Il serait difficile de nier que, jusque dans les années 1980, voire 1990, les Anicinabek pouvaient faire montre de ferveur et de foi lors des performances des grandes fêtes catholiques, parce qu’il est impossible de mesurer le niveau de leur adhésion et qu’en outre ce niveau devait probablement varier selon les individus. L’implantation de ces fêtes en milieu amérindien était destinée à créer de fortes impressions sur les fidèles et à créer une identité catholique amérindienne. Elle a connu une certaine réussite : le catholicisme fait toujours partie des systèmes de référence et un certain nombre de ses éléments se sont incorporés dans les manières de penser. Mais, dans l’ordre sociocosmique, les prêtres ne sont plus des leaders[23] : les personnes anicinabek d’expérience, que sont souvent les aînés, dont on reconnaissait le savoir et les compétences, sont redevenues les leaders centraux des performances religieuses, le prêtre ou le pasteur n’étant invités, quand c’est le cas, qu’à remplir un strict rôle de prestataires de services.

Il est certain que les affaires de pédophilie et les dénonciations des abus commis dans les pensionnats indiens ont joué un rôle majeur dans la remise en question du pouvoir et de l’influence de l’Église catholique. Ainsi en témoigne un ancien chef de la communauté anicinabe de Kitcisakik :

L’action d’une minorité a fait mal à la majorité des représentants de l’Église, le chemin qui mène au pardon sera long et douloureux, beaucoup d’entre nous qui ont été abusés par des prêtres pédophiles n’entendront jamais ces prêtres venir nous dire : « Je m’excuse ». Je suis toujours à la recherche des mots qui pourraient me permettre de faire la paix avec l’Église, des mots qui me permettront de faire à nouveau confiance aux hommes et femmes de Dieu, des mots qui pourraient me faire dire avec sérénité : « Je pardonne ». Un jour peut-être.

Jimmy Papatie, Kitcisakik, 3 mai 2009[24]

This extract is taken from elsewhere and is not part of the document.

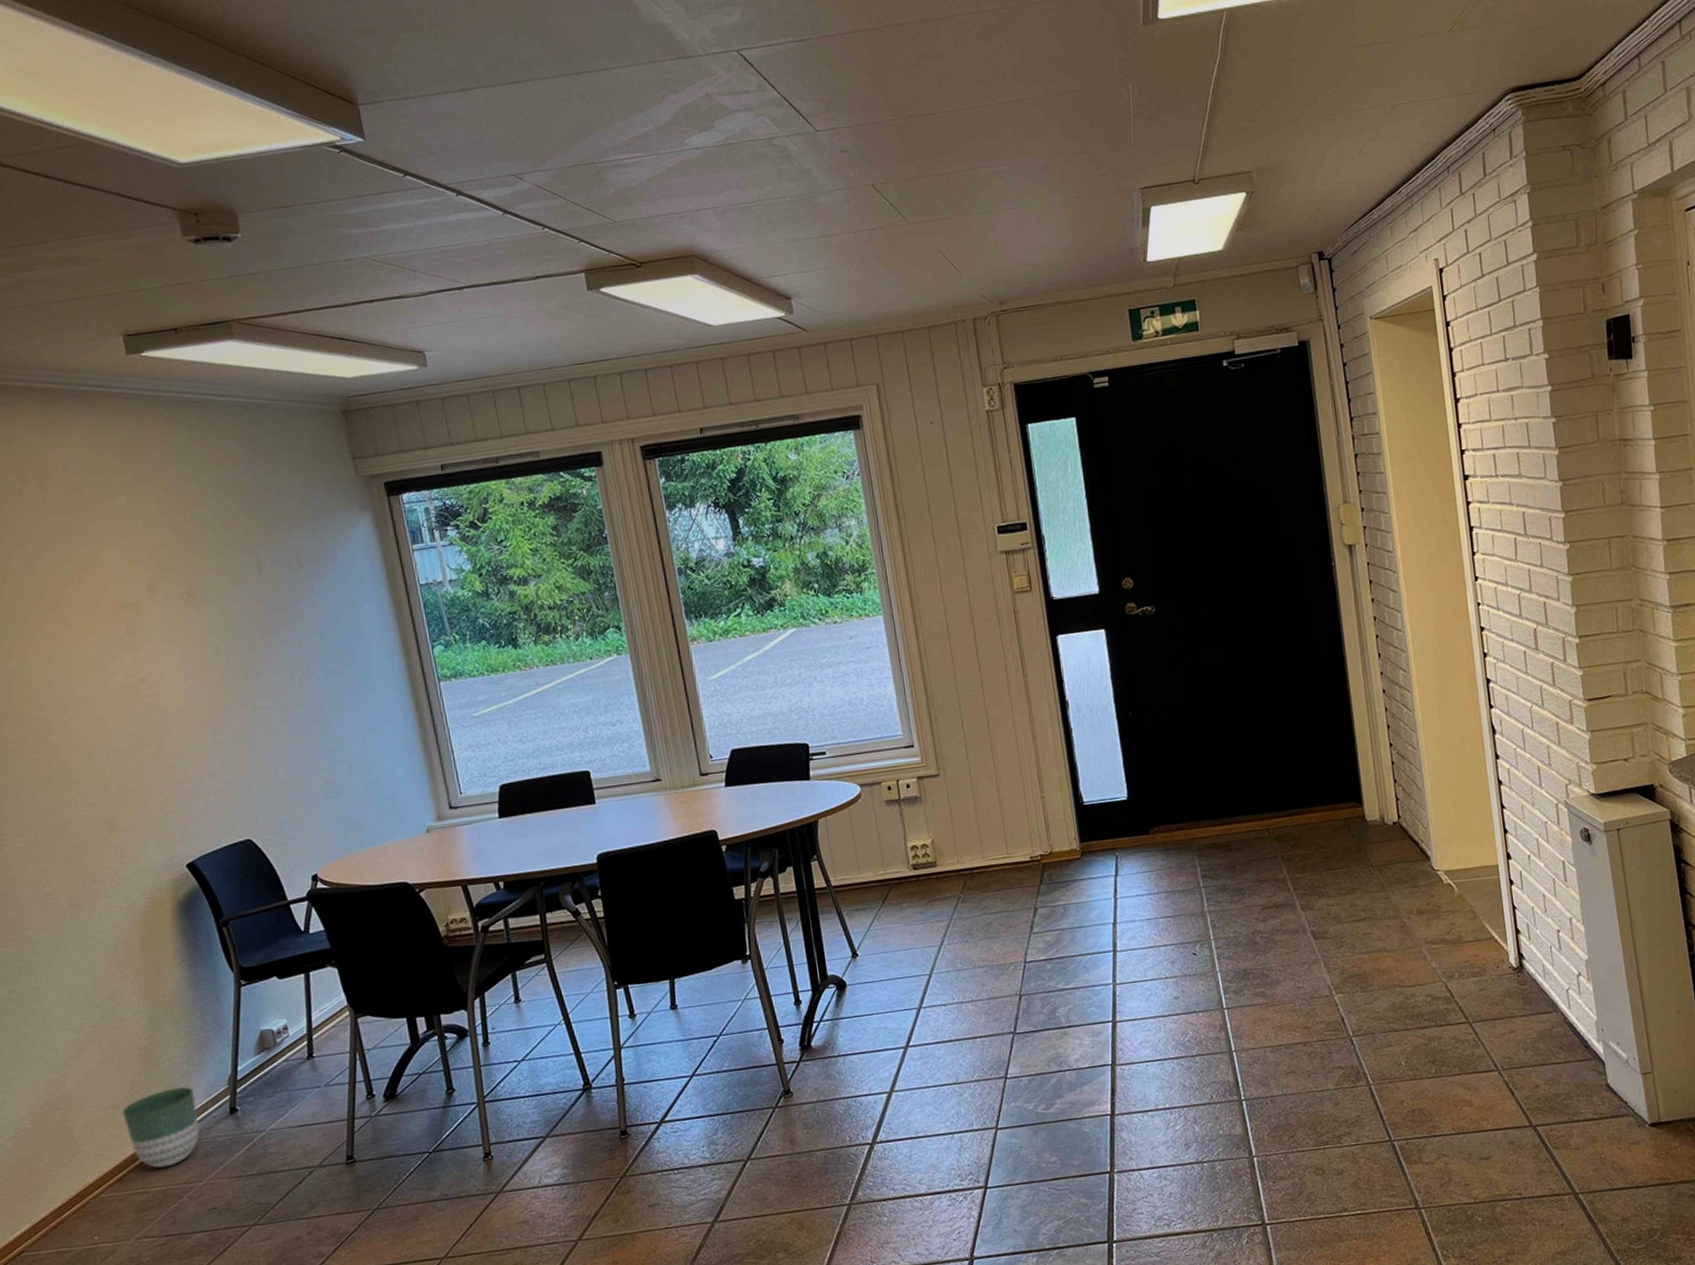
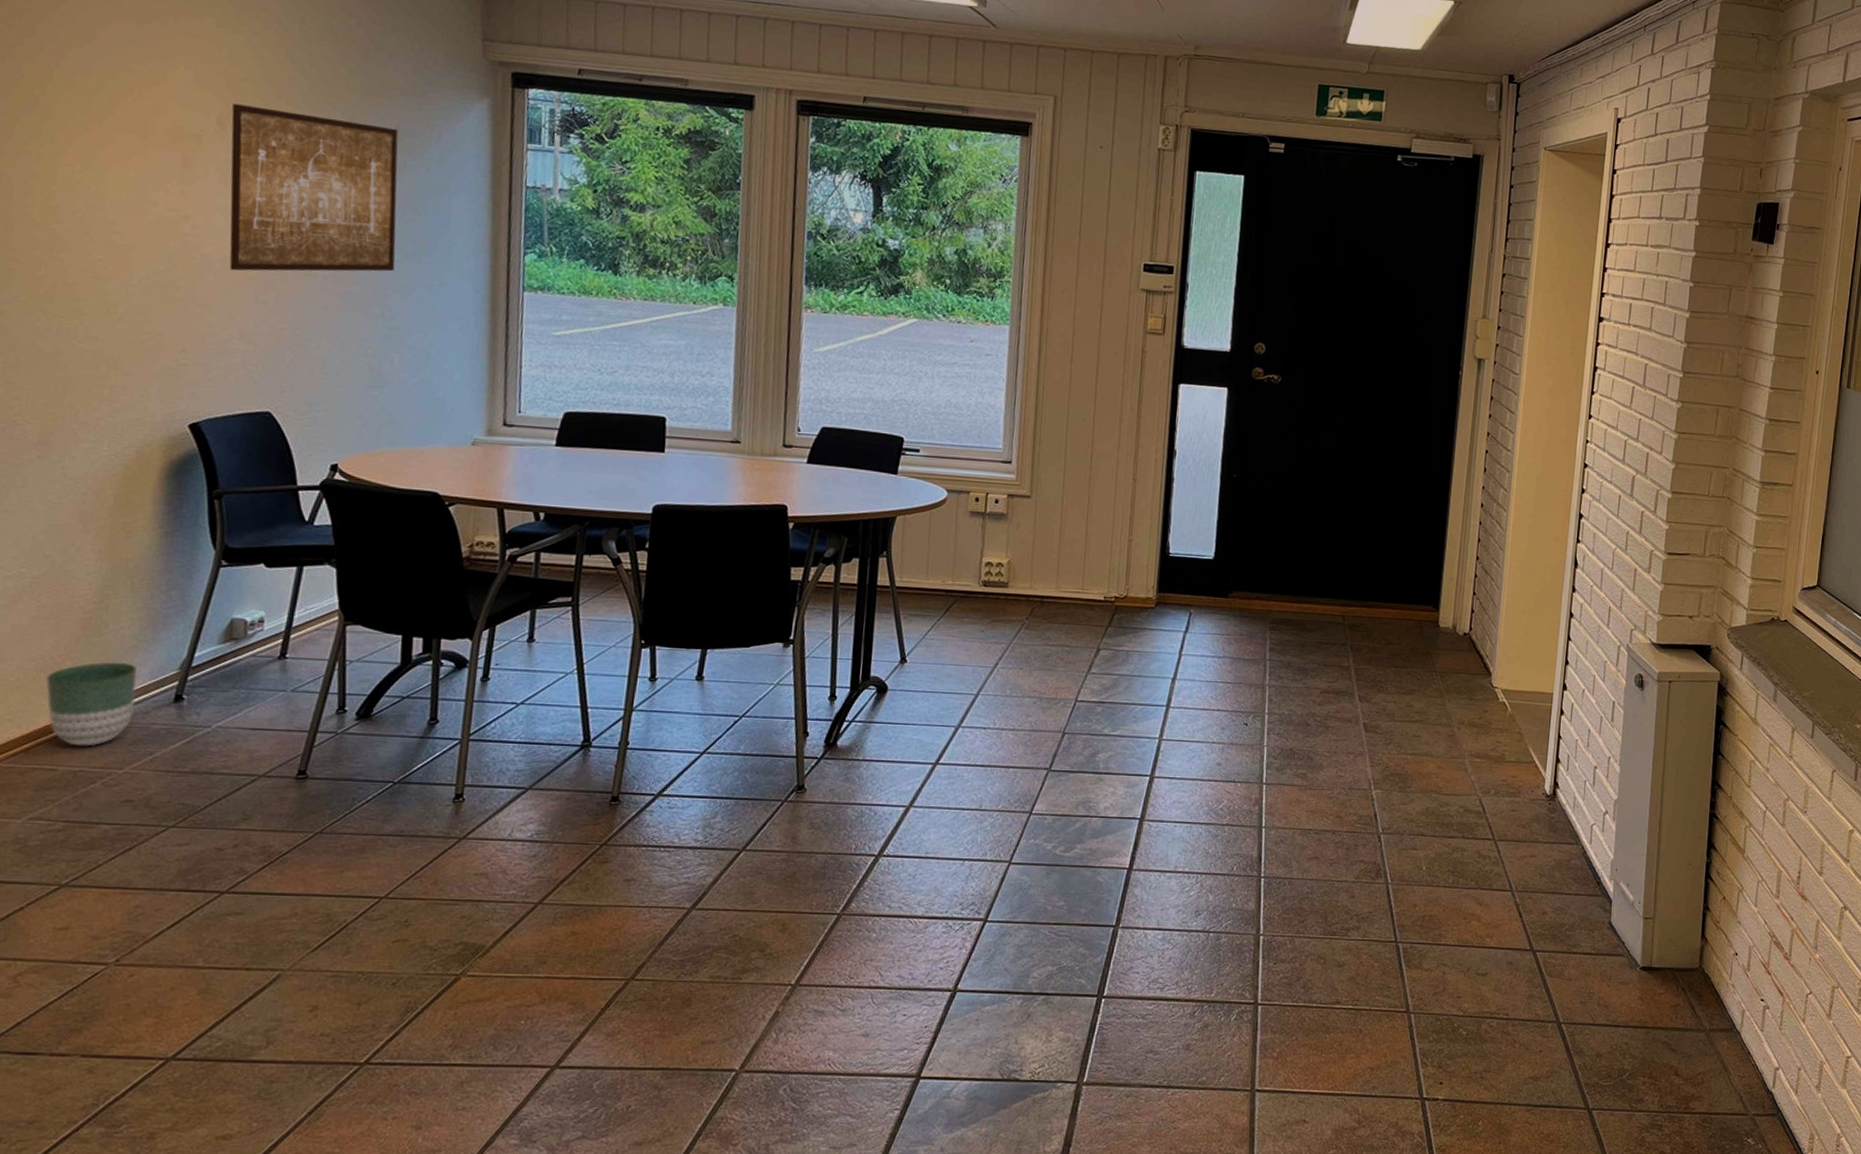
wall art: none [157,558,325,719] -> present [229,104,399,272]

Mais comme le montre le discours de monsieur Papatie, les Anicinabek ne sont pas contre l’idée d’une réconciliation. Ils ont pris conscience que leurs croyances religieuses, autant que leur volonté de conserver leurs propres manières de faire, constituent des droits à défendre (par exemple dans le contexte du multiculturalisme canadien et de la Charte des droits et libertés), ce qui change leur façon de les aborder. Aujourd’hui, c’est essentiellement sur le terrain du politique qu’ont lieu les grands actes collectifs ritualisés à caractère fédérateur, parce que les leçons tirées du passé ont montré que c’est sur ce terrain-là que peut se négocier, actuellement, une bonne moralité commune.